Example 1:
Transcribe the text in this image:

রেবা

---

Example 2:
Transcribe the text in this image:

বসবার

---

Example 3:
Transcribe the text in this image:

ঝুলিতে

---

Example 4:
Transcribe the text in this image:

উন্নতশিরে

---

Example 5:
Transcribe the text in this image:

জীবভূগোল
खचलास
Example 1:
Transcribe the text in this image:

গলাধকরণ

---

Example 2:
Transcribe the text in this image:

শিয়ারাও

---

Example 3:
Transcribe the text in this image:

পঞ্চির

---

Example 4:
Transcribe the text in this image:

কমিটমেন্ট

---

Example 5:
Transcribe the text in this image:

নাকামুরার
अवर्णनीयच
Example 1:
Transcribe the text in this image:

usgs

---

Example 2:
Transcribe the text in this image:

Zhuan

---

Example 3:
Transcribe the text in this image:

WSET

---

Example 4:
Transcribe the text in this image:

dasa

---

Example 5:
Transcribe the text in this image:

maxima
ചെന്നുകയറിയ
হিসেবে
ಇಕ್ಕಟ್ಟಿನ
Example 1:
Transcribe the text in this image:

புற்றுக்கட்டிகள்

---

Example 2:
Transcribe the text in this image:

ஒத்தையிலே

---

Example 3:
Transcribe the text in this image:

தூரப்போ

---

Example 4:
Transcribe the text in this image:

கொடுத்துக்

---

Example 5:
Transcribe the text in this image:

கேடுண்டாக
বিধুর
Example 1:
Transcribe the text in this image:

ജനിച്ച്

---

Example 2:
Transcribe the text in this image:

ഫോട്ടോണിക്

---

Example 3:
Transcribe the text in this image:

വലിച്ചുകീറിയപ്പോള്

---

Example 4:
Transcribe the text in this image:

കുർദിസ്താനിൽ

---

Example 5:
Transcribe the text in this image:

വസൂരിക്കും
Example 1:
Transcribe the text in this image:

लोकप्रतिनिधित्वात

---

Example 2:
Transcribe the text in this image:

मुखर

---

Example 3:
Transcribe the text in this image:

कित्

Task goal: Arrange the records, from the start of the records through the line containing "புற்றுக்கட்டிகள்" (inclusive), as a two-column CSV with the headers input and output and one row per record. Put each record's text and its answer in one quoted field each, and replace line breaks with spaces.

Task result:
input,output
"Example 1: Transcribe the text in this image:","রেবা"
"--- Example 2: Transcribe the text in this image:","বসবার"
"--- Example 3: Transcribe the text in this image:","ঝুলিতে"
"--- Example 4: Transcribe the text in this image:","উন্নতশিরে"
"--- Example 5: Transcribe the text in this image:","জীবভূগোল खचलास"
"Example 1: Transcribe the text in this image:","গলাধকরণ"
"--- Example 2: Transcribe the text in this image:","শিয়ারাও"
"--- Example 3: Transcribe the text in this image:","পঞ্চির"
"--- Example 4: Transcribe the text in this image:","কমিটমেন্ট"
"--- Example 5: Transcribe the text in this image:","নাকামুরার अवर्णनीयच"
"Example 1: Transcribe the text in this image:","usgs"
"--- Example 2: Transcribe the text in this image:","Zhuan"
"--- Example 3: Transcribe the text in this image:","WSET"
"--- Example 4: Transcribe the text in this image:","dasa"
"--- Example 5: Transcribe the text in this image:","maxima ചെന്നുകയറിയ হিসেবে ಇಕ್ಕಟ್ಟಿನ"
"Example 1: Transcribe the text in this image:","புற்றுக்கட்டிகள்"